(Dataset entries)

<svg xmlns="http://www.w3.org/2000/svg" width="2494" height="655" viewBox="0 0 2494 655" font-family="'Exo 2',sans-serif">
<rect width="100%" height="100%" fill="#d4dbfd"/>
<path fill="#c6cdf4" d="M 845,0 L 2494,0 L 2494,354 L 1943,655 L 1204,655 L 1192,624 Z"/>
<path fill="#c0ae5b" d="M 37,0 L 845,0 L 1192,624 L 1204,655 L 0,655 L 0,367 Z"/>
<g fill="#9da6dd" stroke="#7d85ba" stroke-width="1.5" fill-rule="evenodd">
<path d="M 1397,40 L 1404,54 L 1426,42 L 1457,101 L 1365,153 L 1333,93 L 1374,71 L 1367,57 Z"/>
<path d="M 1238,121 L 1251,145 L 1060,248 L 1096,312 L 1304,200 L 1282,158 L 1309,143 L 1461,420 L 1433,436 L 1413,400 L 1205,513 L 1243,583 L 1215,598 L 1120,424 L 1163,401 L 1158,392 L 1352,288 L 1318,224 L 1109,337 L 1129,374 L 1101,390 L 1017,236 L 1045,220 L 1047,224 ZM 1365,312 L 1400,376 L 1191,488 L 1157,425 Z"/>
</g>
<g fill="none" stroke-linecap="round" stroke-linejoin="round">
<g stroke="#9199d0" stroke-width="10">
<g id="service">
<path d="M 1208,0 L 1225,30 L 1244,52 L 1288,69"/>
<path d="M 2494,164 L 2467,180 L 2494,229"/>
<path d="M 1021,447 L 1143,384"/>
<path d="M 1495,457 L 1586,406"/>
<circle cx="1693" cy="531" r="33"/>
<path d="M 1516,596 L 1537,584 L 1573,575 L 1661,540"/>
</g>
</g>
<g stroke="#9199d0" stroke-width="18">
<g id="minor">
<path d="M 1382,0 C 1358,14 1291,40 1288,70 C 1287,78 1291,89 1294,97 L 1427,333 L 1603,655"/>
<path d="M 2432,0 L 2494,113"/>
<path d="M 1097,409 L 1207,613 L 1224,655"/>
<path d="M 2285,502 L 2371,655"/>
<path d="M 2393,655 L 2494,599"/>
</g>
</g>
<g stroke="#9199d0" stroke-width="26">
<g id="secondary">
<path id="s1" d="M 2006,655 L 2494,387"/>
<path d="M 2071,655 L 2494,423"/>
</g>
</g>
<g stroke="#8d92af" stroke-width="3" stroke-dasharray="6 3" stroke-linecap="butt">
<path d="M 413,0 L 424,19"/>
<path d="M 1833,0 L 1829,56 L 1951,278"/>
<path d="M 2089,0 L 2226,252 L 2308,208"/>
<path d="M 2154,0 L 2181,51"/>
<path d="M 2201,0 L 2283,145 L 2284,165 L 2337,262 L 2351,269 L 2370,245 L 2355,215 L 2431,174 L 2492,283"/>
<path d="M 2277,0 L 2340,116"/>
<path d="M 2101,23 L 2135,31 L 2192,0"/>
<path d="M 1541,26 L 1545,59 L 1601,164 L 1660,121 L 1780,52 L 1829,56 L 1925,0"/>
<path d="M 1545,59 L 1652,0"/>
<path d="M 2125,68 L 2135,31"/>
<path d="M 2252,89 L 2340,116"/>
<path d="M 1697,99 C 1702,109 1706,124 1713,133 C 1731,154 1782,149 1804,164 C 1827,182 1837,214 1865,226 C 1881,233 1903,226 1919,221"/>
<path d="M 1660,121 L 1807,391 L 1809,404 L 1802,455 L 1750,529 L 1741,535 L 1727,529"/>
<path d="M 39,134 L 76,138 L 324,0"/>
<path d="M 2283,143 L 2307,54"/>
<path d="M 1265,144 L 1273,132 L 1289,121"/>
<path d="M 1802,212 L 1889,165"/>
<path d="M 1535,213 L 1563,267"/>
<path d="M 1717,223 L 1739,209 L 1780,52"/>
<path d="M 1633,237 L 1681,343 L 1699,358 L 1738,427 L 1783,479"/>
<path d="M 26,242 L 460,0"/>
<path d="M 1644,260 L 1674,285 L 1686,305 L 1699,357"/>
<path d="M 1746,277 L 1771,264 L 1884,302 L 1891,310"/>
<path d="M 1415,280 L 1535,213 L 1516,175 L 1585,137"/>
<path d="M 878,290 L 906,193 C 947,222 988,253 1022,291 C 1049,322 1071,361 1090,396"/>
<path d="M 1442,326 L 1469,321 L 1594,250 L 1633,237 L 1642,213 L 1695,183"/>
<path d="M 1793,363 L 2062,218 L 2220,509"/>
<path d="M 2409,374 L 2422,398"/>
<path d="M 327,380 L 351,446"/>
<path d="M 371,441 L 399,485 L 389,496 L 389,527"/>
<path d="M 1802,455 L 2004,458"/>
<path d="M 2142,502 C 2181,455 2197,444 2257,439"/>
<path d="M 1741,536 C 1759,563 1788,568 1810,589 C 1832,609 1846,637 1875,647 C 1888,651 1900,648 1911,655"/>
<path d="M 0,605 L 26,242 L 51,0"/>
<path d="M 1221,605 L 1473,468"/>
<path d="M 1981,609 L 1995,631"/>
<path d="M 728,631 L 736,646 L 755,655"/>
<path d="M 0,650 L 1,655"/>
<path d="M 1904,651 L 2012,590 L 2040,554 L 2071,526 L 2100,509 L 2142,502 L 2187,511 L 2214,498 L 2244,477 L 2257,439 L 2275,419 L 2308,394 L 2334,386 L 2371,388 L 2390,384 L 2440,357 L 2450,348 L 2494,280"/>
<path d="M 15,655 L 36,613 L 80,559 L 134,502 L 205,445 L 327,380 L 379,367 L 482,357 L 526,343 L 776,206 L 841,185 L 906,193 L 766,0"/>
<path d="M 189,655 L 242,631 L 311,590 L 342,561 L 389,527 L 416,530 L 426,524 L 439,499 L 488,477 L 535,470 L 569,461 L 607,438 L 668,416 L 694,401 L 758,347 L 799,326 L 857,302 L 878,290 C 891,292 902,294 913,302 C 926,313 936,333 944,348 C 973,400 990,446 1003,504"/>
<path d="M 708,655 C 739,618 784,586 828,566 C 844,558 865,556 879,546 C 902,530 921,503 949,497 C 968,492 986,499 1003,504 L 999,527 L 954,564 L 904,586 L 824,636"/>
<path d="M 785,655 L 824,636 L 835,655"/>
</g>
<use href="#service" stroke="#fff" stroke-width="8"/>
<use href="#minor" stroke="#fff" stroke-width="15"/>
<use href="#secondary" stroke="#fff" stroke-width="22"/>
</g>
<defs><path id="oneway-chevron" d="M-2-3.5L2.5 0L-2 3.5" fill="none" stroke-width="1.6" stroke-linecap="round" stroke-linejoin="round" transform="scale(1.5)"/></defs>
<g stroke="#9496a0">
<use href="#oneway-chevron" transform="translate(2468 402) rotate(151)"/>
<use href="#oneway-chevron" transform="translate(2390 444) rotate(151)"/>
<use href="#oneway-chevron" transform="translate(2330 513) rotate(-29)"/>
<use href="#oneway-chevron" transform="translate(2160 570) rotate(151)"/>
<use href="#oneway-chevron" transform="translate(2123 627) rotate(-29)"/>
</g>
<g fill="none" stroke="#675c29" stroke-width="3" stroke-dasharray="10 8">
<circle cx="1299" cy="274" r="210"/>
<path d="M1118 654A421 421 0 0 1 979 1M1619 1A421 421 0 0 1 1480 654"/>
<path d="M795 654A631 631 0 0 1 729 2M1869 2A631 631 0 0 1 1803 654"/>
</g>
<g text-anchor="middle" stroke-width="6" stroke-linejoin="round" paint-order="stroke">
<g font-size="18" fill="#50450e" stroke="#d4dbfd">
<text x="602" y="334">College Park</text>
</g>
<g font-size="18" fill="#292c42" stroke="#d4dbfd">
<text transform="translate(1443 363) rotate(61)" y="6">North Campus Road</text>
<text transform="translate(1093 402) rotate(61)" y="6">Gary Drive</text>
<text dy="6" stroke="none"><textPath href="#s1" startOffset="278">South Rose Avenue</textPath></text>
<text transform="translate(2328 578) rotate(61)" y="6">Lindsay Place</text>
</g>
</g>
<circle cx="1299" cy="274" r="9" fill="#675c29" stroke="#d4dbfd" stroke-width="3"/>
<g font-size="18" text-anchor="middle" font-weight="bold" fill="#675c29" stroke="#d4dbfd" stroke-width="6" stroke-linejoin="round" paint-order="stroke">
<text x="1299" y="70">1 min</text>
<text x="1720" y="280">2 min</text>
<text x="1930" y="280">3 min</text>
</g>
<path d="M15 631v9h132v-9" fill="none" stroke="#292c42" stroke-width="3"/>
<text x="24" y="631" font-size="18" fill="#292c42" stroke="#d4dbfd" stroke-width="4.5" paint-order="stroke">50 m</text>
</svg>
---
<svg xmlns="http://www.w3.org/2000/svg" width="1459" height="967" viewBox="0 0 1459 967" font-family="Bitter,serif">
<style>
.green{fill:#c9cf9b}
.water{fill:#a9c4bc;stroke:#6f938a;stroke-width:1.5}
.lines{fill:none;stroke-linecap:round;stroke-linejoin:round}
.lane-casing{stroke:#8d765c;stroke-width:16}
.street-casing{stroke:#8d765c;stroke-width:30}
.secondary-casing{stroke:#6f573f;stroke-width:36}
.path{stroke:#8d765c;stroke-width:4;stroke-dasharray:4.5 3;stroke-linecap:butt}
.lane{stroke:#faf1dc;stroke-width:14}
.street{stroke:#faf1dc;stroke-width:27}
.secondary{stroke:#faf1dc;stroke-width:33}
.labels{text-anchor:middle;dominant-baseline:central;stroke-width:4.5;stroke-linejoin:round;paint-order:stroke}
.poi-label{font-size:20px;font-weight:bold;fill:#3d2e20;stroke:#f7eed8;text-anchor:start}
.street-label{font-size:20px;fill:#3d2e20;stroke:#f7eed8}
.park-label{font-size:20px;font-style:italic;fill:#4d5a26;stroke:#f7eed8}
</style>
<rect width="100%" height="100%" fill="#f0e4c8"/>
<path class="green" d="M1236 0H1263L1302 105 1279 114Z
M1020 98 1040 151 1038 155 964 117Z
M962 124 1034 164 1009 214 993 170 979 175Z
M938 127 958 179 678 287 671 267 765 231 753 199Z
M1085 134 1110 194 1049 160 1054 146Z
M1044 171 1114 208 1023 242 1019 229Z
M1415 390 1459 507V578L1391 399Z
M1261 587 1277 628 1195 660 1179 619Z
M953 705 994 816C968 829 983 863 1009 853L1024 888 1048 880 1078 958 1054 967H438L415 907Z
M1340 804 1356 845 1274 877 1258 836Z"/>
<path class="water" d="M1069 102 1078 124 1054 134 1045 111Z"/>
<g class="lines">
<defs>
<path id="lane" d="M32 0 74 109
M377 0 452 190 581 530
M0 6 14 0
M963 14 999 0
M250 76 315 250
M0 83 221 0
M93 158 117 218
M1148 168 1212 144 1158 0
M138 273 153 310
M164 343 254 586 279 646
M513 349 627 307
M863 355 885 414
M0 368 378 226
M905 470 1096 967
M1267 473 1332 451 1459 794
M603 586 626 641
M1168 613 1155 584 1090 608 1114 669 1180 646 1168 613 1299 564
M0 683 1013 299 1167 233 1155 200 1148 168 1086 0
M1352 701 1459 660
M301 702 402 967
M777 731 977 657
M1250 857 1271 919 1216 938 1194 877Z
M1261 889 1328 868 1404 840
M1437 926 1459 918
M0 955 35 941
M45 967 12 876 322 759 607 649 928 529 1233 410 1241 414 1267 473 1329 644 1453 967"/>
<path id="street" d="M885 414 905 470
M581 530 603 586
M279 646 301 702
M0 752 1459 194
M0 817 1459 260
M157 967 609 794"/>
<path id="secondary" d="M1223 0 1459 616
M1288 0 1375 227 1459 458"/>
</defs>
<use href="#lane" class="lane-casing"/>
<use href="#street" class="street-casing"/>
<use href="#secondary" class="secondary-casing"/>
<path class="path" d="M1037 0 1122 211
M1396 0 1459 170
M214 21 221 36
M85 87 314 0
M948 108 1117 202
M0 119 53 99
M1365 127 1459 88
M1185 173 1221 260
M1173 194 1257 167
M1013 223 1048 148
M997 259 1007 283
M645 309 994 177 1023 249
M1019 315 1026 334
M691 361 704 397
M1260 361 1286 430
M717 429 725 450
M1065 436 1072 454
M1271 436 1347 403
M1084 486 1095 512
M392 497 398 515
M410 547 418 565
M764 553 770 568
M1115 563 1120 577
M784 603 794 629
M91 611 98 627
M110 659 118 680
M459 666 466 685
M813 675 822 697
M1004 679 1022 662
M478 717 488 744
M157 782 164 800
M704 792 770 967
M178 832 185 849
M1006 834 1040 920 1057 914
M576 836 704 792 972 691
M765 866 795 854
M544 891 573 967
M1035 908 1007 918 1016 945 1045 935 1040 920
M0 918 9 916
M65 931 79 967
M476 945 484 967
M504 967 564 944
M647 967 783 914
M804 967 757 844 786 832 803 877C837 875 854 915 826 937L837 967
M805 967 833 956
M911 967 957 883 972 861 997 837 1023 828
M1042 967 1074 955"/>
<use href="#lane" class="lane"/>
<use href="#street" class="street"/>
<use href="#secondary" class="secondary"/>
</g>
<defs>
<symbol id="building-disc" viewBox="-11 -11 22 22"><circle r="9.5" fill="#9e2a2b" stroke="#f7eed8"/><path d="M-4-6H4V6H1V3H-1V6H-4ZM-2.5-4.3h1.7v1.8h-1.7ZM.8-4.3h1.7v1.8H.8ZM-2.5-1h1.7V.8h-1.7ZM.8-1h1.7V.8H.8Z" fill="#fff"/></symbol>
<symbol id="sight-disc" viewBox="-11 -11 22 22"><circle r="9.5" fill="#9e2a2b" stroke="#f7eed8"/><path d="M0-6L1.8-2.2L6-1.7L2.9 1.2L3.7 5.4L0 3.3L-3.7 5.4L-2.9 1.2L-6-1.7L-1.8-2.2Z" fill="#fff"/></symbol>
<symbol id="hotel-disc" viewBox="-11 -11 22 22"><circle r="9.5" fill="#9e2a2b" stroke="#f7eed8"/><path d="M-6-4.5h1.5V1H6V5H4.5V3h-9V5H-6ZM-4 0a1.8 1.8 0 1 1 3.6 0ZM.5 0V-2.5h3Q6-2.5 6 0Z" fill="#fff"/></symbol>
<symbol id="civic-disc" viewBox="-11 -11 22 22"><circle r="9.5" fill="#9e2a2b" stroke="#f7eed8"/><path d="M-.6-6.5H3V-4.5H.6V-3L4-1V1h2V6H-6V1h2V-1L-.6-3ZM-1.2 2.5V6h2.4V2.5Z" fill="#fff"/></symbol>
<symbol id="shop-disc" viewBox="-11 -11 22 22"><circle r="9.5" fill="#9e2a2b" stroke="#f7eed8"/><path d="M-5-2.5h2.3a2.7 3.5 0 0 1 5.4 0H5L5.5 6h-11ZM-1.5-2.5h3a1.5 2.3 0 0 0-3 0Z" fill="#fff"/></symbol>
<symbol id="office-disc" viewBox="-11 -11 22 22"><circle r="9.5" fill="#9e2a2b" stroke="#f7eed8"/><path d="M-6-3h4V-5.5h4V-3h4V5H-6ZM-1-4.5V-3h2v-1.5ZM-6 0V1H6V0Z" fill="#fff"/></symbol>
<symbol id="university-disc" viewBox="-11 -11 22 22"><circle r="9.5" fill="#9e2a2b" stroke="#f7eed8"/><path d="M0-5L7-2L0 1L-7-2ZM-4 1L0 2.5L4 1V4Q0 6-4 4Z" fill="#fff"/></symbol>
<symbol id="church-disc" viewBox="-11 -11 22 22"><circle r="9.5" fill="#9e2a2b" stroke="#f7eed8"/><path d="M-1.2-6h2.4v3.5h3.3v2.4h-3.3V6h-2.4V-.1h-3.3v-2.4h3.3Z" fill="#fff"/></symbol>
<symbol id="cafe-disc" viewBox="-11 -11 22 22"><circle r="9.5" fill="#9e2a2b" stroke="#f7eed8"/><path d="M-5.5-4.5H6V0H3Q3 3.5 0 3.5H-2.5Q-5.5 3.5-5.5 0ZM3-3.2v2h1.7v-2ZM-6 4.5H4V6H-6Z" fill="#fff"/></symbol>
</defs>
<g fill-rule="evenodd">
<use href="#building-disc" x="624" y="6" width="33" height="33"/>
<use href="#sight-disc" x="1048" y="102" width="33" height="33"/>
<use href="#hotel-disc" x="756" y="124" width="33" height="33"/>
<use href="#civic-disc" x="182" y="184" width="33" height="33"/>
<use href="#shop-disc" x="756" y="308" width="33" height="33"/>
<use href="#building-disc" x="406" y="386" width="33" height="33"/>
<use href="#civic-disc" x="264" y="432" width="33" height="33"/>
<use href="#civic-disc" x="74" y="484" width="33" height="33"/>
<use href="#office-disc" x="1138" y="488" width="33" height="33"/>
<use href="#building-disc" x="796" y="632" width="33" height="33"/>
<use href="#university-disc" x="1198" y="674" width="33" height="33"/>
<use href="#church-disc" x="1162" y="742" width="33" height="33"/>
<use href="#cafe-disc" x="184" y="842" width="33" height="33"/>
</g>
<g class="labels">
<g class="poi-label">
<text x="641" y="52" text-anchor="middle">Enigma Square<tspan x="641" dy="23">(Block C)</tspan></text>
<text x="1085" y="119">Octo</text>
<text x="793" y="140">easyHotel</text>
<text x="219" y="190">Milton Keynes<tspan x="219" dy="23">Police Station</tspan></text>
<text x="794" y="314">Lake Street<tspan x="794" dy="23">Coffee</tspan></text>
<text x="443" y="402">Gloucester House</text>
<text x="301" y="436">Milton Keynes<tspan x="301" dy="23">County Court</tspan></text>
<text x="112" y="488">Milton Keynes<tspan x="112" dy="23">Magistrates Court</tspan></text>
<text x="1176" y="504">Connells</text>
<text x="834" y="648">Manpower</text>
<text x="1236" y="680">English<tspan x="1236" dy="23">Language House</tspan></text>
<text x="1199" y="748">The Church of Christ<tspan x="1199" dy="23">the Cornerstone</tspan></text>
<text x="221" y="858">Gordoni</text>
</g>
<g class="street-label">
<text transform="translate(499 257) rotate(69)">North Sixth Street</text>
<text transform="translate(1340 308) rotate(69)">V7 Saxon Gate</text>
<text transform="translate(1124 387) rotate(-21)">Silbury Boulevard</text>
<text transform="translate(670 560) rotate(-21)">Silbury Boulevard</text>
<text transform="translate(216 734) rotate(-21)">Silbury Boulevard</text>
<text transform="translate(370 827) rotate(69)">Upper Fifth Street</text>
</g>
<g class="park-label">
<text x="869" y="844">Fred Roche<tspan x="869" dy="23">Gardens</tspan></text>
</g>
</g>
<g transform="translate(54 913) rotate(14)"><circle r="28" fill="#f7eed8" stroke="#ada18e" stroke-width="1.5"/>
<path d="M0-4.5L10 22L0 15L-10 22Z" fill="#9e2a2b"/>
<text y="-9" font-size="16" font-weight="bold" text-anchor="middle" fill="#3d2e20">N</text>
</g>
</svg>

**The task**
Begin at the line that has "M962 124 1034 164 1009 214 993 170 979 175Z" in the entries above; stop after the line that has "M279 646 301 702". Transcribe exactly those lines and no others.

**Task output**
M962 124 1034 164 1009 214 993 170 979 175Z
M938 127 958 179 678 287 671 267 765 231 753 199Z
M1085 134 1110 194 1049 160 1054 146Z
M1044 171 1114 208 1023 242 1019 229Z
M1415 390 1459 507V578L1391 399Z
M1261 587 1277 628 1195 660 1179 619Z
M953 705 994 816C968 829 983 863 1009 853L1024 888 1048 880 1078 958 1054 967H438L415 907Z
M1340 804 1356 845 1274 877 1258 836Z"/>
<path class="water" d="M1069 102 1078 124 1054 134 1045 111Z"/>
<g class="lines">
<defs>
<path id="lane" d="M32 0 74 109
M377 0 452 190 581 530
M0 6 14 0
M963 14 999 0
M250 76 315 250
M0 83 221 0
M93 158 117 218
M1148 168 1212 144 1158 0
M138 273 153 310
M164 343 254 586 279 646
M513 349 627 307
M863 355 885 414
M0 368 378 226
M905 470 1096 967
M1267 473 1332 451 1459 794
M603 586 626 641
M1168 613 1155 584 1090 608 1114 669 1180 646 1168 613 1299 564
M0 683 1013 299 1167 233 1155 200 1148 168 1086 0
M1352 701 1459 660
M301 702 402 967
M777 731 977 657
M1250 857 1271 919 1216 938 1194 877Z
M1261 889 1328 868 1404 840
M1437 926 1459 918
M0 955 35 941
M45 967 12 876 322 759 607 649 928 529 1233 410 1241 414 1267 473 1329 644 1453 967"/>
<path id="street" d="M885 414 905 470
M581 530 603 586
M279 646 301 702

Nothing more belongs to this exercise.